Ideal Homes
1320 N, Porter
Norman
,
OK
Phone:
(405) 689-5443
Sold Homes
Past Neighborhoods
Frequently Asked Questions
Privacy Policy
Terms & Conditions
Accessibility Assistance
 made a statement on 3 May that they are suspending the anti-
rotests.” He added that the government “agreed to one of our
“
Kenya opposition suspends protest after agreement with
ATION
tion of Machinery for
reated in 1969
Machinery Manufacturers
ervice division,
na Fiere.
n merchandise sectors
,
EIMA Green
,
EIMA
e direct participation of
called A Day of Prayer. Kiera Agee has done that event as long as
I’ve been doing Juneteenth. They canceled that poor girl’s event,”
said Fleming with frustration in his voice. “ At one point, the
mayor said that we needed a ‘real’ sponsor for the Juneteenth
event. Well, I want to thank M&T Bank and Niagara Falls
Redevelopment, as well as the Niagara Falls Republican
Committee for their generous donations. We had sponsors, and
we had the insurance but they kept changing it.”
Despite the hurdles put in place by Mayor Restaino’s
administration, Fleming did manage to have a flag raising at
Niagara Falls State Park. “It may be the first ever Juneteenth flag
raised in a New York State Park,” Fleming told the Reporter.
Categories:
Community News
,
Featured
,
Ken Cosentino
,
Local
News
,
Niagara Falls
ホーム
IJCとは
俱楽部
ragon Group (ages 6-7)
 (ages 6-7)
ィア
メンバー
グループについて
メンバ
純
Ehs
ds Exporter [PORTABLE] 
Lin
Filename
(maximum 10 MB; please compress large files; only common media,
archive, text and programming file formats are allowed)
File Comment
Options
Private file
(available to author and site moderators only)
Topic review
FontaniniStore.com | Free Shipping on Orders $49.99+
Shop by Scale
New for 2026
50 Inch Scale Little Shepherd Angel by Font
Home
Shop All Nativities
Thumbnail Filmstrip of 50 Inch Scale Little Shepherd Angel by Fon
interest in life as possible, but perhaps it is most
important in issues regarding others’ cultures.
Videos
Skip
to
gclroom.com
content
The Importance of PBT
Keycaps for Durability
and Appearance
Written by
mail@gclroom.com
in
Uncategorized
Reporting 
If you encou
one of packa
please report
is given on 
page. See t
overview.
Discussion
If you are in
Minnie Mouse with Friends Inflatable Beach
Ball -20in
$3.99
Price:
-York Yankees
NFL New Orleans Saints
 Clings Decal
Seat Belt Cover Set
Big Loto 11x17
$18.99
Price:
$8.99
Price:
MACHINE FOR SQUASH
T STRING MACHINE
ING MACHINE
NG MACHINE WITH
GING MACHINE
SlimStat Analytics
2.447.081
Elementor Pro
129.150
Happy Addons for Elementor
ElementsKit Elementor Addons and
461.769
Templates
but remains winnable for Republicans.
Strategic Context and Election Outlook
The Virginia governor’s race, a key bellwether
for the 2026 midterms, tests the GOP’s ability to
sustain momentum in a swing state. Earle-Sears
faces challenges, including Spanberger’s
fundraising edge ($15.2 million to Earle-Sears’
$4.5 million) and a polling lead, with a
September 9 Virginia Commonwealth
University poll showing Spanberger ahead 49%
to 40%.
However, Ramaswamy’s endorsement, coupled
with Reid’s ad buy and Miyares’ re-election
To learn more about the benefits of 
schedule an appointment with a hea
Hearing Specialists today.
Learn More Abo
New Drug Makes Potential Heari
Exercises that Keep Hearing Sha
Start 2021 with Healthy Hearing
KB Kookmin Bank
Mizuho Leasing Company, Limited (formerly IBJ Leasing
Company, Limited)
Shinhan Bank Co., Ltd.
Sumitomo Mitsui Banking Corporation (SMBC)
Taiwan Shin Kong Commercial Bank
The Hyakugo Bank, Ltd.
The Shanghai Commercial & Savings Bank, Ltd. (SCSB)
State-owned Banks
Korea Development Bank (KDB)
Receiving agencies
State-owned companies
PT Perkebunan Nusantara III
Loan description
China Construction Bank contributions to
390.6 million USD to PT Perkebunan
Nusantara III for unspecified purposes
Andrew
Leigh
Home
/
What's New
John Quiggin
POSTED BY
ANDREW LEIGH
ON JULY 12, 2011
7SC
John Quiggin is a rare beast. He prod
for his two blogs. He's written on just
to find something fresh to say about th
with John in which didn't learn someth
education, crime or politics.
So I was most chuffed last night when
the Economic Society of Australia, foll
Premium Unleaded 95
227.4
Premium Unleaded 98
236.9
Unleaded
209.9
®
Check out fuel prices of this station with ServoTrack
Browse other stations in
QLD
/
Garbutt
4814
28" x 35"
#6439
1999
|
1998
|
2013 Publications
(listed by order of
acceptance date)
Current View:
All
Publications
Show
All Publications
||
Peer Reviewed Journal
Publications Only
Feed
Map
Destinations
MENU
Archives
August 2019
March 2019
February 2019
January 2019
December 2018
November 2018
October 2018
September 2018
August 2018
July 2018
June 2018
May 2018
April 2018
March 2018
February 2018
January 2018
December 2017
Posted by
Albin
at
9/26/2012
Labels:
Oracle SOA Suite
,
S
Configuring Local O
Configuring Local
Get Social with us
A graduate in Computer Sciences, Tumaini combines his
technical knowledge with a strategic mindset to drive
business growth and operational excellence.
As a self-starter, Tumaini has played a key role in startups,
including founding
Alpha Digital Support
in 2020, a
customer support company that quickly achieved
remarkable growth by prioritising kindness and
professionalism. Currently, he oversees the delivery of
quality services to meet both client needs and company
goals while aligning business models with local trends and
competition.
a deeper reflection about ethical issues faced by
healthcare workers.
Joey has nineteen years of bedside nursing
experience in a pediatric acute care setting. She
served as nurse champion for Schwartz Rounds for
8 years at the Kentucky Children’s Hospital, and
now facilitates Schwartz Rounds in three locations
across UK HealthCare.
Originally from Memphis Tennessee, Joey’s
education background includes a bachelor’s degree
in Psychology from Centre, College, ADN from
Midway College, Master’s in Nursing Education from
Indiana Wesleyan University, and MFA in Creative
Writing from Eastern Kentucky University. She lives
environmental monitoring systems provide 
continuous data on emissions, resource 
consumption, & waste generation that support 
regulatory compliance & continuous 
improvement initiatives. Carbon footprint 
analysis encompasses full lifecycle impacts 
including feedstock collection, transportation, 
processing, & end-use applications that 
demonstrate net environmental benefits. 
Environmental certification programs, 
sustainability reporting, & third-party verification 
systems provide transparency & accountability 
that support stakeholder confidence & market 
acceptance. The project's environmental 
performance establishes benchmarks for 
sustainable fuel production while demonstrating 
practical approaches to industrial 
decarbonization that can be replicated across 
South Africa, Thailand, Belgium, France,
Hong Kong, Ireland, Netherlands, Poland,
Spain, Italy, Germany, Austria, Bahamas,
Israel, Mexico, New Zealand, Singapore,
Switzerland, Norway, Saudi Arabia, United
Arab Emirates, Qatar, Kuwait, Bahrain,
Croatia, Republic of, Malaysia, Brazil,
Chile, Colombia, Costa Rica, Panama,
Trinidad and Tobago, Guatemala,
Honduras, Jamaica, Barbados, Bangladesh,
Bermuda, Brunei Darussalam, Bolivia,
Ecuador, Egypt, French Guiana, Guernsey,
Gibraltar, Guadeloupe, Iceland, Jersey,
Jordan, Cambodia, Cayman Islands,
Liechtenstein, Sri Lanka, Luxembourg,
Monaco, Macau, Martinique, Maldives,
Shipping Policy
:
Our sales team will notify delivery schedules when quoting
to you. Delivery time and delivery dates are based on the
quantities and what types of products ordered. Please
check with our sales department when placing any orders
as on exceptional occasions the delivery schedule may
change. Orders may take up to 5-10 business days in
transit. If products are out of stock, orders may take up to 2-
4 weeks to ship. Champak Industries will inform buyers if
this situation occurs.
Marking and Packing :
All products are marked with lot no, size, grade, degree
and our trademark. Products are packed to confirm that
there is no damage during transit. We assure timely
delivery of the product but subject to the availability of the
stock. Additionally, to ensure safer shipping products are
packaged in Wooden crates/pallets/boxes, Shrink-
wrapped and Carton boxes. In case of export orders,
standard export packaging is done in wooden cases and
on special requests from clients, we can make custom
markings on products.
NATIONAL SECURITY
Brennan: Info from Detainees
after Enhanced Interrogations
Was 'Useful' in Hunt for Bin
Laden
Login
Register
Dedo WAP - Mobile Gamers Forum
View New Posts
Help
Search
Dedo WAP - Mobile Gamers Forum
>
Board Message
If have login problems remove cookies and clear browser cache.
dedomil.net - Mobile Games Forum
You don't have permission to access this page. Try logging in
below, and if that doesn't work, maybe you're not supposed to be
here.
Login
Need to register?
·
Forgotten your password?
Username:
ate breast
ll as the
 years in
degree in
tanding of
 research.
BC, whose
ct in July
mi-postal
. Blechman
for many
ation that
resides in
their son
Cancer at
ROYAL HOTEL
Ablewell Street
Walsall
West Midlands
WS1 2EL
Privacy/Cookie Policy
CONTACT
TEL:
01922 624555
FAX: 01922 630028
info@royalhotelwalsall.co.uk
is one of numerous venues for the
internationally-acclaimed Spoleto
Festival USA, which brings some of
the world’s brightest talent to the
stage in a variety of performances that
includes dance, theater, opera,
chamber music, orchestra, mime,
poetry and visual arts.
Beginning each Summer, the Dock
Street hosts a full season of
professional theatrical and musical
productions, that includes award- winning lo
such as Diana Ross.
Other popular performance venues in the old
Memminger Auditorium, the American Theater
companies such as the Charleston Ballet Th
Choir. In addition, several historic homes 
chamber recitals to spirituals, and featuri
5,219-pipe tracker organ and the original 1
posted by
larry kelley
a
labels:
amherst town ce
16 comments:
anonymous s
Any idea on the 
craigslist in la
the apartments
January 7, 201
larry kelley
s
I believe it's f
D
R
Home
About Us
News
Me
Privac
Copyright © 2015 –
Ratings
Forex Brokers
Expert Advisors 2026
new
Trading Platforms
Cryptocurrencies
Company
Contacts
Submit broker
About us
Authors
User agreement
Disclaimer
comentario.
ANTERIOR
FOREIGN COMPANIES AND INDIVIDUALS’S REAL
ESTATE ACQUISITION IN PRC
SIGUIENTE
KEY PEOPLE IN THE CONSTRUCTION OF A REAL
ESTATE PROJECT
·····
Repeat the rows verbatim, from the first line through the line that contains "we had the insurance", inclusive.

Ideal Homes
1320 N, Porter
Norman
,
OK
Phone:
(405) 689-5443
Sold Homes
Past Neighborhoods
Frequently Asked Questions
Privacy Policy
Terms & Conditions
Accessibility Assistance
 made a statement on 3 May that they are suspending the anti-
rotests.” He added that the government “agreed to one of our
“
Kenya opposition suspends protest after agreement with
ATION
tion of Machinery for
reated in 1969
Machinery Manufacturers
ervice division,
na Fiere.
n merchandise sectors
,
EIMA Green
,
EIMA
e direct participation of
called A Day of Prayer. Kiera Agee has done that event as long as
I’ve been doing Juneteenth. They canceled that poor girl’s event,”
said Fleming with frustration in his voice. “ At one point, the
mayor said that we needed a ‘real’ sponsor for the Juneteenth
event. Well, I want to thank M&T Bank and Niagara Falls
Redevelopment, as well as the Niagara Falls Republican
Committee for their generous donations. We had sponsors, and
we had the insurance but they kept changing it.”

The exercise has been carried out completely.